== Testo della pagina ==

Concorso in Peculato: l’Estraneo può Rispondere del Reato del Pubblico Ufficiale?

La Corte di Cassazione, con la sentenza in esame, affronta un’importante questione sul concorso in peculato, chiarendo i limiti e le condizioni di responsabilità di un soggetto privato (extraneus) che partecipa all’appropriazione di beni gestiti da un pubblico ufficiale. Il caso riguarda la gestione di un’azienda confiscata alla criminalità organizzata, dove i familiari del precedente proprietario, con la connivenza dell’amministratore giudiziario, continuavano a trarre profitto attraverso vendite ‘in nero’.

I Fatti di Causa

Il ricorrente, figlio di un soggetto condannato per associazione mafiosa, era stato sottoposto a custodia cautelare in carcere per i reati di peculato e partecipazione ad associazione mafiosa. L’accusa si fondava sulla sua ingerenza nella gestione di un’azienda di famiglia, che era stata confiscata e affidata a un amministratore giudiziario.

===

■ **Consegna A**
Fra le righe dei dati, restituisci senza modifiche quelle che vanno dalla riga contenente "List the labels" alla riga contenente "What is the ratio", entrambe incluse.

== Dati forniti ==

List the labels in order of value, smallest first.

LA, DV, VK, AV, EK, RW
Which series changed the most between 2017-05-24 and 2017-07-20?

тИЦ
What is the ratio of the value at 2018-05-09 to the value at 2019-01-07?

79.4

===
== Dati forniti ==

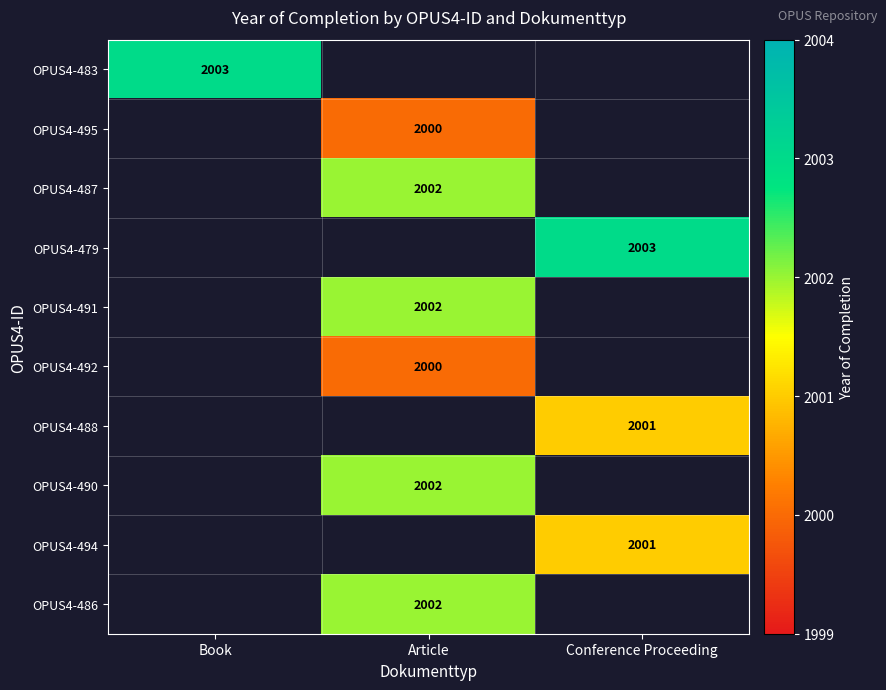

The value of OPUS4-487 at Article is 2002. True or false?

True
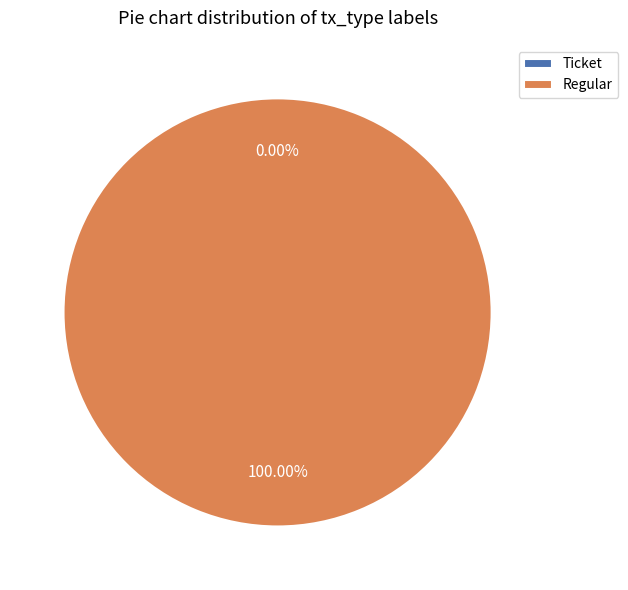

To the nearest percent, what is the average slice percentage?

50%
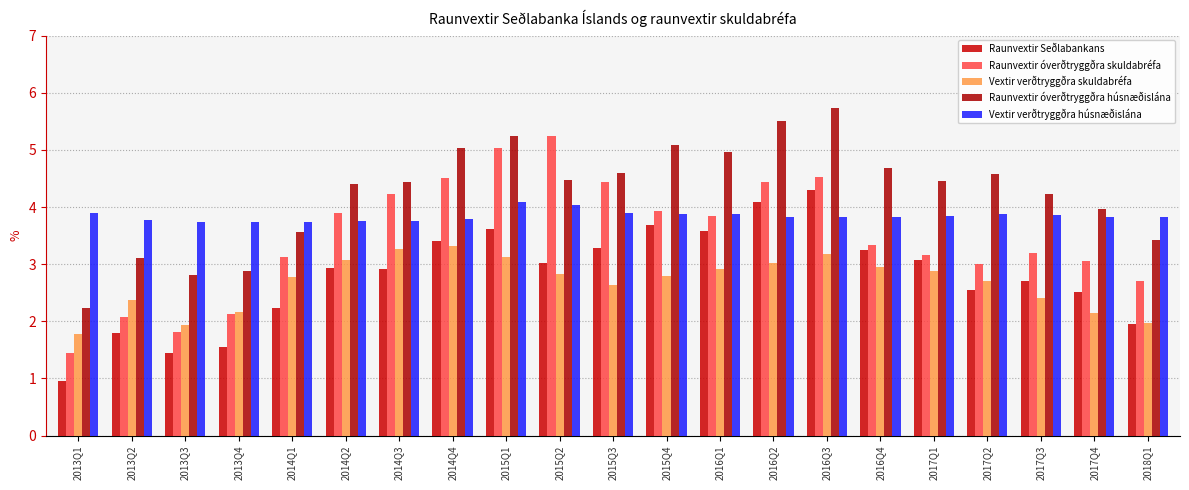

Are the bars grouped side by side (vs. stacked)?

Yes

===

■ **Consegna B**
Nel testo sul concorso in peculato, su che cosa si fondava l'accusa mossa al ricorrente? Rispondi in una o due frasi.

■ **Spazio risposta A**
List the labels in order of value, smallest first.

LA, DV, VK, AV, EK, RW
Which series changed the most between 2017-05-24 and 2017-07-20?

тИЦ
What is the ratio of the value at 2018-05-09 to the value at 2019-01-07?

■ **Spazio risposta B**
L'accusa si fondava sull'ingerenza del ricorrente nella gestione di un'azienda di famiglia. L'azienda era stata confiscata e affidata a un amministratore giudiziario.